Hasn't windows accepted / or \ since like windows XP or something?

StefanKarpinski commented 3 years ago

I thought there were situations where you need to use \ such as when specifying a drive? If not, then we can just require /.

ararslan commented 3 years ago

UNC drives on Windows require \. There may be other cases as well, though / works most of the time.

StefanKarpinski commented 3 years ago

The path literal approach is very flexible: if a path literal starts with a valid UNC drive sequence, then it can allow single backslashes in the rest. Another reason we may want to allow p"C:\path\to\blah" syntax is that it matches what gets printed in a lot of places, including ones that we don't control. Another thing to consider is that it may be fine to not have any escape syntax in path strings: putting sequences that require escapes in paths is very rare and if you really want to do it, you can always interpolate a string.

c42f commented 3 years ago

I've been working with abstracting data location recently (see DataSets.jl) and I've noticed anew that there's a really big difference in the genericity of relative vs absolute path types.

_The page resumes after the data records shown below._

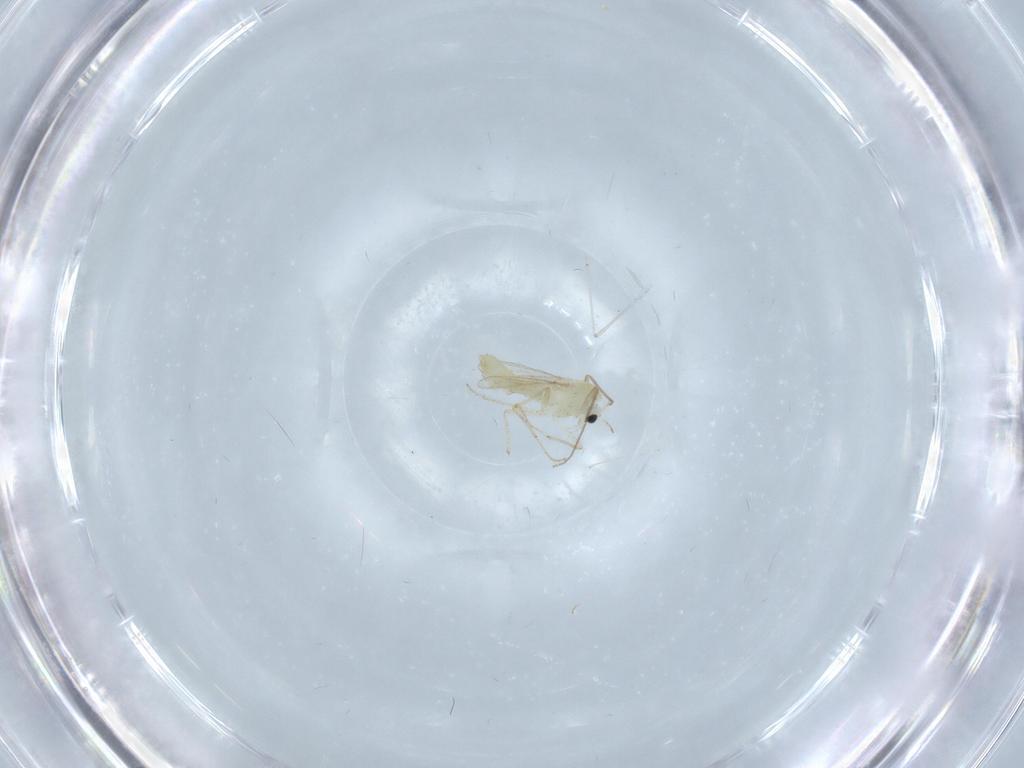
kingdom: Animalia
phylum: Arthropoda
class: Insecta
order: Diptera
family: Chironomidae
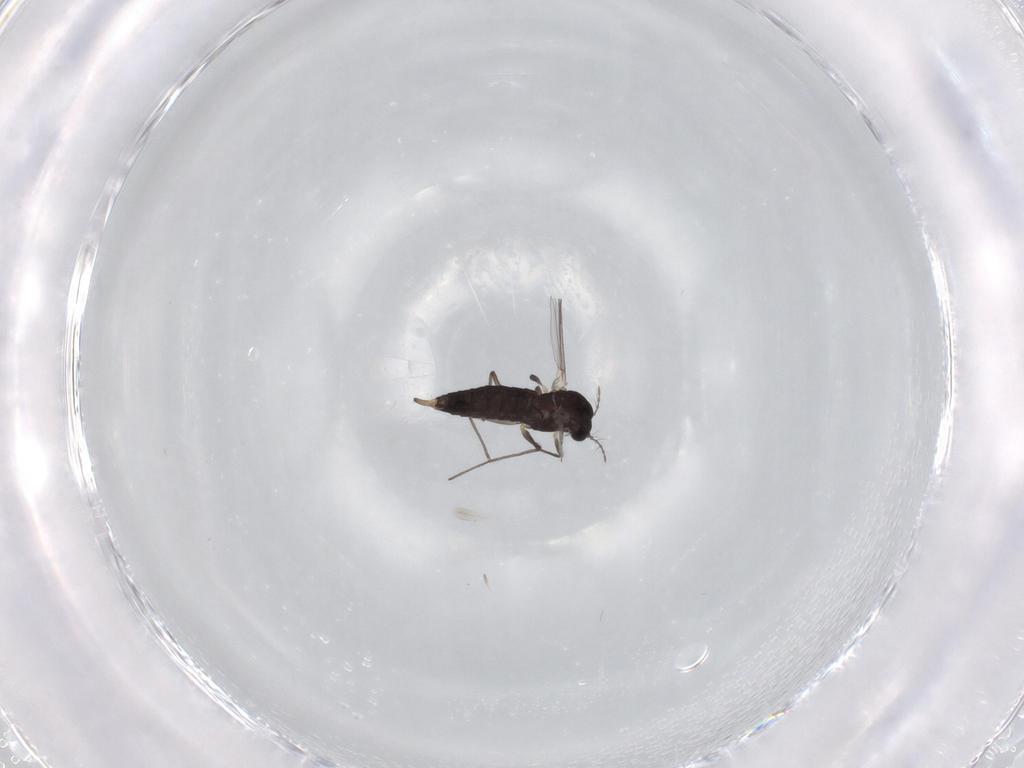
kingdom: Animalia
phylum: Arthropoda
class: Insecta
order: Diptera
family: Chironomidae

However I'd observe that portable code likely gets the path root from somewhere programmatically and rarely needs absolute paths. From this point of view, a relative path literal would be fine, especially if it could incorporate a few things like tilde expansion.

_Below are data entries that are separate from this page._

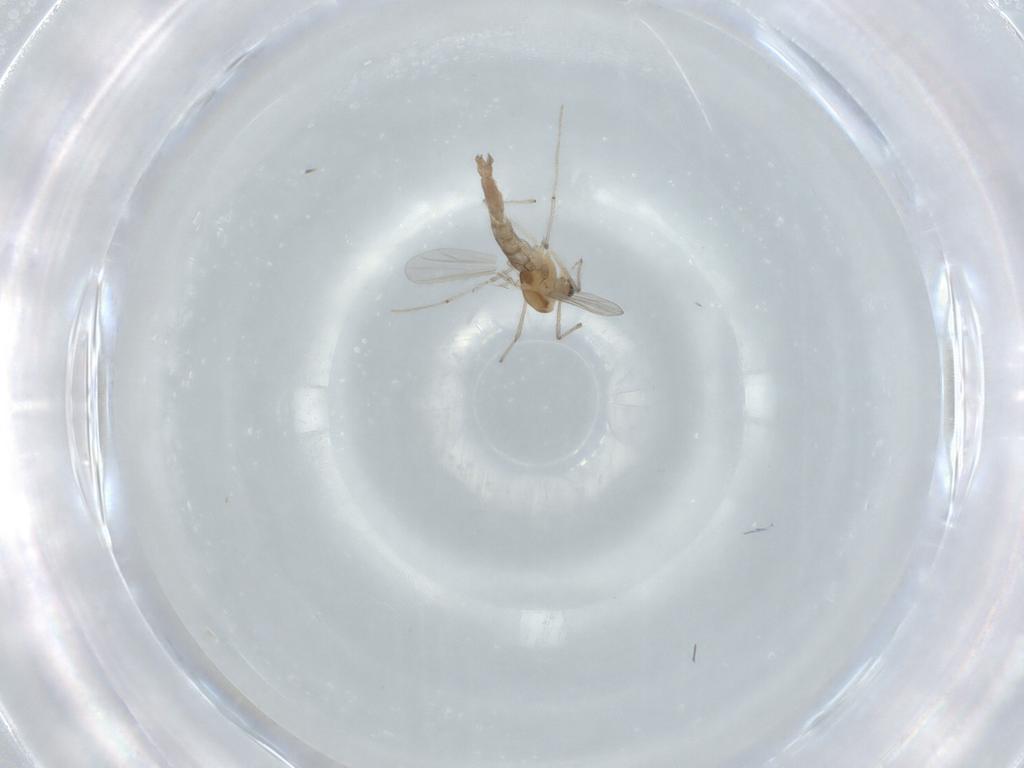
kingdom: Animalia
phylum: Arthropoda
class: Insecta
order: Diptera
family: Chironomidae
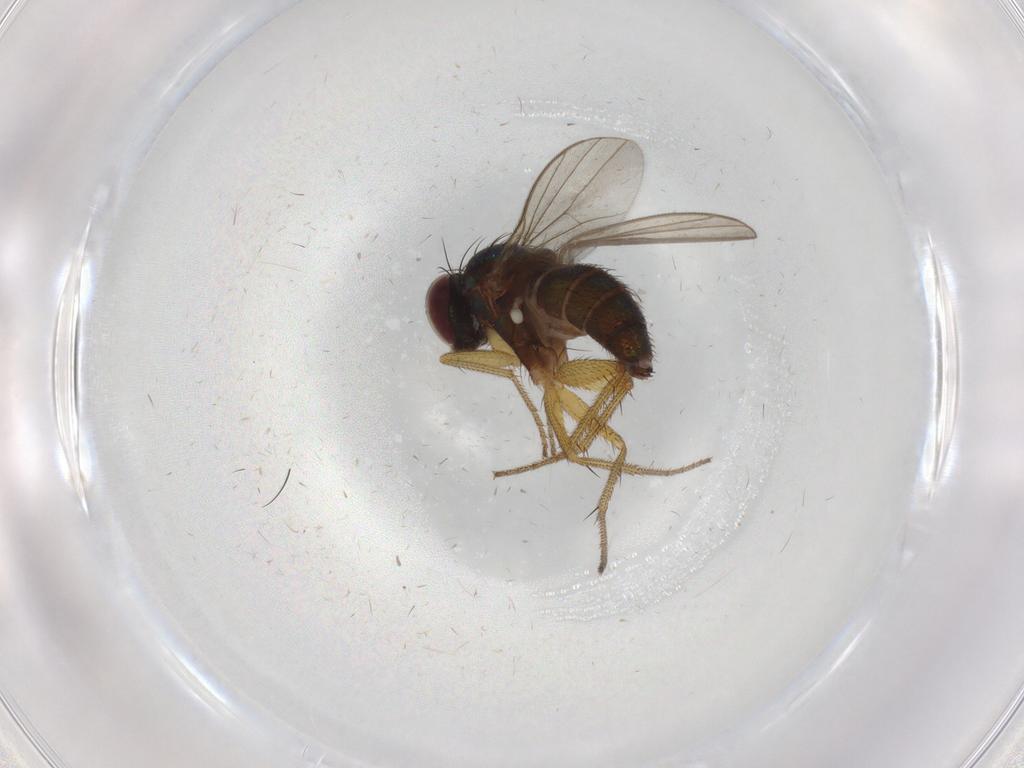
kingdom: Animalia
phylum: Arthropoda
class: Insecta
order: Diptera
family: Dolichopodidae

Alas, doing away with absolute path literals is not going to satisfy anyone who wants to write a quick script unless we've got a compelling replacement. For system dependent stuff, perhaps we could have winpath"C:\foo\bar" and posixpath"/foo/bar" etc.

What can you do with an abstract absolute path?

In generic code which takes AbstractAbsolutePath, you can

But other than that, I don't think it's clear what you can do! There's some other contenders for generic verbs but they have their problems

If you think about open(path) long enough, you'll realize another problem: there's more than one way to reflect an abstract resource into the program as a Julia type. Even for normal file paths, you have the options in open() vs mmap(). In DataSets.jl, I'm experimenting with open(T, path) (where path::DataSet) when trying to attack this problem.

vtjnash commented 2 years ago

I think the suggested path forward here is https://github.com/rofinn/FilePaths.jl. We aren't going to make breaking changes to the file system functions in base to stop using string, and I think it does make the most sense for the primary API to be strings, but with the option for the user to layer a more advanced type on top (particularly for more complex cases such as non-local resources)

But this could be a discourse post or discussion here, if we want to continue with the julep proposal written here.